▶ Document passage
--------------------
Day of Europe: Reason to Celebrate or to Mourn?

Sunday, 08 April 2007 20:00 Marina Barbalata and Bartek Lech Editorial Dept - Europe

Today 57 years ago the first move was made towards the building of a united Europe. On May 9th 1950, Robert Schuman set the first stone for the foundation of what we know nowadays as the European Union. The EU has followed a huge process of transformation since. However, with the current development of European affairs it is difficult to assess whether one should celebrate or mourn on the Day of Europe.

Marina Barbalata, Spokesperson of FYEG comments: "In a world that is becoming more globalized every day, problems require global solutions. The European countries need a united voice if they are to efficiently tackle issues such as poverty relief, human rights violations, climate change, pollution and migration to mention only a few.

The Young Greens acknowledge the contributions that the European institutions have made in terms of creating peace and stability and in promoting a more united Europe. However, this is not enough. "We are now more concerned than ever about the basis on which the European Union is built. We do not want a Europe oriented towards a larger market and consumerism, but a Europe concentrated on finding sustainable solutions for its future development.”

Bartek Lech, Co-Spokesperson of FYEG adds: "I have doubts whether I should celebrate the Day of Europe or not. On the one hand, a lot has been achieved. However, we need to be more ambitious: poverty, discrimination, further enlargement and youth policies are just few examples of the issues that the EU is not covering in an effective way."
--------------------
(Collected data)
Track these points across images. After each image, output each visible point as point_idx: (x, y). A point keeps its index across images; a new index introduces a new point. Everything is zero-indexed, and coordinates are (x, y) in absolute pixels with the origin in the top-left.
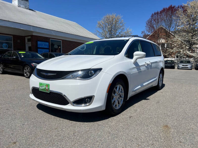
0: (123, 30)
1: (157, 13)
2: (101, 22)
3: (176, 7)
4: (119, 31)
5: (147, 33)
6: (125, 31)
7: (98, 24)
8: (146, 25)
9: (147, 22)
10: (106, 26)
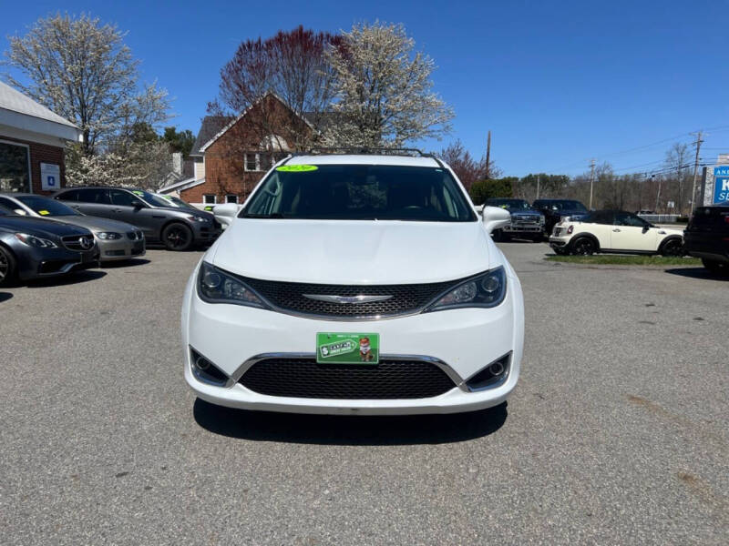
0: (130, 86)
1: (256, 45)
2: (28, 42)
3: (315, 35)
4: (115, 89)
5: (228, 111)
6: (141, 94)
7: (15, 48)
8: (220, 81)
9: (224, 73)
10: (52, 61)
--------------------
▶ Problem
Reproduce the part of the Day of Europe article above that begins at the words "Sunday, 08 April" and stops after "only a few.".

▶ Reply
Sunday, 08 April 2007 20:00 Marina Barbalata and Bartek Lech Editorial Dept - Europe

Today 57 years ago the first move was made towards the building of a united Europe. On May 9th 1950, Robert Schuman set the first stone for the foundation of what we know nowadays as the European Union. The EU has followed a huge process of transformation since. However, with the current development of European affairs it is difficult to assess whether one should celebrate or mourn on the Day of Europe.

Marina Barbalata, Spokesperson of FYEG comments: "In a world that is becoming more globalized every day, problems require global solutions. The European countries need a united voice if they are to efficiently tackle issues such as poverty relief, human rights violations, climate change, pollution and migration to mention only a few.